A 31-year-old right-handed male patient with a history of seizures before the age of 3. He noticed right leg stiffness and cramps around the age of 20. Within one year the spasms progressed to the right arm, neck, face, and mandibular muscles. In four years, he developed a soft whispering voice, blepharospasm, and left-sided involvement. Magnetic resonance imaging showed the T2 hyperintensity in the basal ganglia. Gradient echo sequence revealed severe mineralization of bilateral basal ganglia especially GPi and of bilateral medial midbrain in the substantia nigra area. Genetic testing revealed a PANK 2 heterozygous mutation. Despite trials of Carbidopa/Levodopa, Trihexyphenidyl, clonazepam, and Botulinum toxin, the patient had severe disabling blepharospasm, and dystonia in the head, neck, and limbs affecting his gait and causing frequent falls. He underwent DBS placement and was found to have significant GPi calcification, so the neurosurgeon proceeded with the STN as the target for stimulation. 

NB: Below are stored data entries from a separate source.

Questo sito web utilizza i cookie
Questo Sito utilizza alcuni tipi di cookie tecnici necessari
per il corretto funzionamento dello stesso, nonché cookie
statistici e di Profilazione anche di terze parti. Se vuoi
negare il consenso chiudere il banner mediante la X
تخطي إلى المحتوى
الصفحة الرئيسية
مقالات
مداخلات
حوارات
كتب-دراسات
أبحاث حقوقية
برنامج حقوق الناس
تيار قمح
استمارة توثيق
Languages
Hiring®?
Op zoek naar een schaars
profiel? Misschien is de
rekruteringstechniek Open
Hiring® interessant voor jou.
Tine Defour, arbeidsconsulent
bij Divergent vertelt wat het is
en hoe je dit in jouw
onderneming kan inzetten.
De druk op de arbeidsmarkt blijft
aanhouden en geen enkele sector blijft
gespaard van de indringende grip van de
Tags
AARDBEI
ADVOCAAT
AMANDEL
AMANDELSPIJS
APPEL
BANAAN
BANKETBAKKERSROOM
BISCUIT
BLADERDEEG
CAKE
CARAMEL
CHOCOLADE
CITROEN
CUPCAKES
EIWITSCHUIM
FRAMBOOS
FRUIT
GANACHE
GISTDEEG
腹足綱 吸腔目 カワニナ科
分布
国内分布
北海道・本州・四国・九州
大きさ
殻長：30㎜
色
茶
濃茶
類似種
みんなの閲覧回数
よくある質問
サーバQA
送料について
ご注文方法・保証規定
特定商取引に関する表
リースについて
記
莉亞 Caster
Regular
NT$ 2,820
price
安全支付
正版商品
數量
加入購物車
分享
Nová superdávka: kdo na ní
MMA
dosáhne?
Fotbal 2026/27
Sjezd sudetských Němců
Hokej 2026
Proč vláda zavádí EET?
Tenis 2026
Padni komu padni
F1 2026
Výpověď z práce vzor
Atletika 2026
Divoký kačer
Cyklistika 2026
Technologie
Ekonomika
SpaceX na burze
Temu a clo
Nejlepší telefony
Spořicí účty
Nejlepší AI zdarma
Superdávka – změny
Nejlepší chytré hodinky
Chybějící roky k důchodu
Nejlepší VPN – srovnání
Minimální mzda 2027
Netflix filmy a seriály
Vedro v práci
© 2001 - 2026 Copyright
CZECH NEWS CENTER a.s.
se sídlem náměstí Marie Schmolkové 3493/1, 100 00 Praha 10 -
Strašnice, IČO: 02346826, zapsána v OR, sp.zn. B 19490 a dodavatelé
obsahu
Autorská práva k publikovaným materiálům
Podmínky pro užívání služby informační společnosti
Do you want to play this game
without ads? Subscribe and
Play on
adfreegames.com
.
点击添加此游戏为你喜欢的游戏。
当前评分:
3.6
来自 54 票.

The patient had significant improvement after the procedure. Nine months after surgery, the Burke‐Fahn‐Marsden dystonia rating scale dropped from 34 (before the surgery) to 21, with the main improvement in gait and blepharospasm. 

This case highlights the considerable outcome of using STN as a target for DBS placement in patients with PKAN disease. Although not a typical target for dystonia, STN-DBS can provide a substantial benefit in subsiding patients' symptoms and their quality of life.